(REQUIREMENTS) In the Chuck Berry text, change "songwriter" to "composer" and write out the passage from "Charles Edward Anderson" to "singer and songwriter.".

Sunday, September 30, 2007

Chuck Berry


Charles Edward Anderson "Chuck" Berry (born 18 October 1926, St. Louis, Missouri) is an iconic and influential American guitarist, singer and songwriter.

A bright pupil, Chuck Berry developed a love for poetry and hard blues at an early age, winning a high school talent contest with a guitar-and-vocal rendition of Jay McShann's big band number, "Confessin' the Blues." With some local tutelage from the neighborhood barber, Berry progressed from a four-string tenor guitar up to an official six-string model and was soon working the local East St. Louis club scene, sitting in everywhere he could. He quickly found out that black audiences liked a wide variety of music and set himself to the task of being able to reproduce as much of it as possible. What he found they really liked — besides the blues and Nat King Cole tunes — was the sight and sound of a black man playing white hillbilly music, and Berry's showmanlike flair, coupled with his seemingly inexhaustible supply of fresh verses to old favorites, quickly made him a name on the circuit. In 1954, he ended up taking over pianist Johnny Johnson's small combo and a residency at the Cosmopolitan Club soon made the Chuck Berry Trio the top attraction in the black community, with Ike Turner's Kings of Rhythm their only real competition.

(GIVEN INFORMATION)
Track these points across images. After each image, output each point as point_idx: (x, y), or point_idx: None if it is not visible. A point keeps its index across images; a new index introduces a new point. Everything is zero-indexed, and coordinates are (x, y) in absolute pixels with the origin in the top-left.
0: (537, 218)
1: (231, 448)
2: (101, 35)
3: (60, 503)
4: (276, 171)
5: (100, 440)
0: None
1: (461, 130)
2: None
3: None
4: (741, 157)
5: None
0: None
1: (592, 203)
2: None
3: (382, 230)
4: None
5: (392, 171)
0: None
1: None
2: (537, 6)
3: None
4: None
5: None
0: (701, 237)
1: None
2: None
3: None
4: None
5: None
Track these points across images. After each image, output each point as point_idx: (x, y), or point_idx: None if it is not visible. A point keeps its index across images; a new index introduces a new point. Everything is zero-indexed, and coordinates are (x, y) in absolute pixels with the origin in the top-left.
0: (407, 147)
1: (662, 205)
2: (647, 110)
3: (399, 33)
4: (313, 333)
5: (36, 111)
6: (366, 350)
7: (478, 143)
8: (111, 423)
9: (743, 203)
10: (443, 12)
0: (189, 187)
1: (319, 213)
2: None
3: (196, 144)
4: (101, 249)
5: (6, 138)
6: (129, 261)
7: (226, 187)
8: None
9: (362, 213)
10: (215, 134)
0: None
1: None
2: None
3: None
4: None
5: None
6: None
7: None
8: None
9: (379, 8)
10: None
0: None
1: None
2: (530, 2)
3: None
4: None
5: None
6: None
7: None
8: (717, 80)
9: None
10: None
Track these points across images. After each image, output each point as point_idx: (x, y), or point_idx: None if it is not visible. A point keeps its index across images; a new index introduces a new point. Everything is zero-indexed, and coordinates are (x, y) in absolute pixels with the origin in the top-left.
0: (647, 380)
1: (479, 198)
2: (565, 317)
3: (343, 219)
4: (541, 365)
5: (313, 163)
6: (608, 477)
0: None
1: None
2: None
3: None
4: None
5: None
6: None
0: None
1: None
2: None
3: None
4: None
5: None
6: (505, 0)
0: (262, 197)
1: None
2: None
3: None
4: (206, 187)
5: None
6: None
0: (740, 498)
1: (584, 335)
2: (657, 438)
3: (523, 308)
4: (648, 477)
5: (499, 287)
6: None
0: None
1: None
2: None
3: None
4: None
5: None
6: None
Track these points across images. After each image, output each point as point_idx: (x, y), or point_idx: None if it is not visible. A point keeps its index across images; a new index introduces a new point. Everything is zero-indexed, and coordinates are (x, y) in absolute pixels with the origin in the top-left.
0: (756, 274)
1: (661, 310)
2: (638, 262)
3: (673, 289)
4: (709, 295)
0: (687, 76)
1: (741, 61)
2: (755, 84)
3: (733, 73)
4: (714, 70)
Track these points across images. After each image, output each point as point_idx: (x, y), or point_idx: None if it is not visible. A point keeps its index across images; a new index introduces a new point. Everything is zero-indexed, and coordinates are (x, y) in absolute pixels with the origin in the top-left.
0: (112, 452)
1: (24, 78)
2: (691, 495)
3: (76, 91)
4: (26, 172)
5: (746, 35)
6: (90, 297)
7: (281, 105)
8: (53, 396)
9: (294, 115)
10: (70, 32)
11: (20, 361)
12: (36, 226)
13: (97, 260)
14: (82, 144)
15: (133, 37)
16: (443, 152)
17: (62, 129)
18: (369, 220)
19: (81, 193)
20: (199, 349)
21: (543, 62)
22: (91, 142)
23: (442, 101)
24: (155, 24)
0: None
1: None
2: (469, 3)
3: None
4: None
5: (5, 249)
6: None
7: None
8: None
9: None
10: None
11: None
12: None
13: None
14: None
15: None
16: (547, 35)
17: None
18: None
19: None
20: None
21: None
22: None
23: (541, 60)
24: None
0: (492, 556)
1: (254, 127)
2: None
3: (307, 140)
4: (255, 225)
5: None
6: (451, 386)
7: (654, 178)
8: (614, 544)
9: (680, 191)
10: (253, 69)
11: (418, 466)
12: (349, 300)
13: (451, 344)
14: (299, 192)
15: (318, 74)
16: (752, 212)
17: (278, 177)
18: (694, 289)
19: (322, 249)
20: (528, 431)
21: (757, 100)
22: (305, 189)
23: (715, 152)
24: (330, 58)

(THE SOLUTION)
Charles Edward Anderson "Chuck" Berry (born 18 October 1926, St. Louis, Missouri) is an iconic and influential American guitarist, singer and composer.